The Bible calls for animal sacrifices. In modern times, animal sacrifices sounds a bit primitive. There is a big dispute among the sages regarding the reason for animal sacrifices. According to Maimonidies, the great medieval scholar, sacrifices are a response to what was happening in the pagan world. The pagans practiced all kinds of sacrifice, and so God gave the Jewish people their own version of it.

Implied in this answer is the understanding that when idolatry ceases to be a factor in the world, the need for animal sacrifices disappears. Nonetheless, biblical and rabbinical sources imply that the sacrificial order will be reinstated at the time of the third Temple's construction. This is a question raised against Maimonidies' opinion.

Another medieval scholar, Rabbi Moses Nachmanidies, gives another reason. When a person brings a sacrifice, they see the animal slaughtered and burned on the altar. They think of how their sins really made them worthy of that punishment, but God had mercy on them. The animal sacrifice becomes a catalyst for repentance.

Even though they disagree, I believe there is a common thread in both of their answers.
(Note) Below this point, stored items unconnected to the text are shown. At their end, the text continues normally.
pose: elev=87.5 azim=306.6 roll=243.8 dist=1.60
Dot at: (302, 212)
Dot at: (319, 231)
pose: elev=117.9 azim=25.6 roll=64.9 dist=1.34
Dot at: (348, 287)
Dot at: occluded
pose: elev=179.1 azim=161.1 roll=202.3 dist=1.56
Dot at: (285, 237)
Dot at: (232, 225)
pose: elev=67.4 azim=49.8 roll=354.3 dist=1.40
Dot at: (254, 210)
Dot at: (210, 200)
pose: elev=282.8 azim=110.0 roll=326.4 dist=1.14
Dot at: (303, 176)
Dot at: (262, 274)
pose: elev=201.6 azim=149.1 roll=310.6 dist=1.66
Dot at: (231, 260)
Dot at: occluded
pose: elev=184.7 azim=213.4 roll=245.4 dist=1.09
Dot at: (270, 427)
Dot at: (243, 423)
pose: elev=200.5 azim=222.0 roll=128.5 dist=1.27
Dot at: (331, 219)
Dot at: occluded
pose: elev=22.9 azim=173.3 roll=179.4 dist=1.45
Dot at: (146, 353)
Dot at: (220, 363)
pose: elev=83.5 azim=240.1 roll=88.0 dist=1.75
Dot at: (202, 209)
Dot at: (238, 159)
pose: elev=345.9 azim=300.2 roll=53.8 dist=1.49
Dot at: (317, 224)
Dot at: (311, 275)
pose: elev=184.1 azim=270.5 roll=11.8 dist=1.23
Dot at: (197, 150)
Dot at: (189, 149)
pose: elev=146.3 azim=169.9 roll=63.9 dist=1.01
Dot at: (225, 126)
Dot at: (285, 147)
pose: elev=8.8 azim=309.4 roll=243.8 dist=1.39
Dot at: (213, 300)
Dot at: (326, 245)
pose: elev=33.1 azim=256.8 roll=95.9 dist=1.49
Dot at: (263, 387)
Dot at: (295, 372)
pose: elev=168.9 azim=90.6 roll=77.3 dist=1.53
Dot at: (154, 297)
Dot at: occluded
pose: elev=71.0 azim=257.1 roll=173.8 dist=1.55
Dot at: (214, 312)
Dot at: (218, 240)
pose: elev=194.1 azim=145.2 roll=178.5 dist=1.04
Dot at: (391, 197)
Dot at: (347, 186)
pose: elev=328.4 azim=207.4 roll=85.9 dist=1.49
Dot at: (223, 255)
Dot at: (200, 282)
They both imply that the sacrifices are a response to a situation, either in the religious world, or in the heart of the one bringing the sacrifice. Maimonidies is looking at the psychology of the Jewish people, and he is saying that it is unhealthy for the Jews to feel that the pagans are more "religious" than them. If the Jews felt that the pagans are bringing sacrifices and the Jews themselves are not, a certain sense of religious inferiority might be felt. Once that practice became established, however, it remains for all generations. The same reason applies, so the future generations shouldn't feel that they aren't as religious as their predecessors.

I would like to delve deeper in this discussion, because there is gold to be found in it. The first sacrifice brought was by Cain and his brother Abel. There was no idolatry at that time either, yet they brought sacrifices. Each one had his personal reason for doing so. Cain was seeking to appease God, who was angry about the sin of Adam and Eve. His motivation was guilt. Guilt is a weaker motivation, and Cain sought to bring the "cheapest" sacrifice he could. He brought some of his fruits, not the best, not the worst, just average. God did not accept it.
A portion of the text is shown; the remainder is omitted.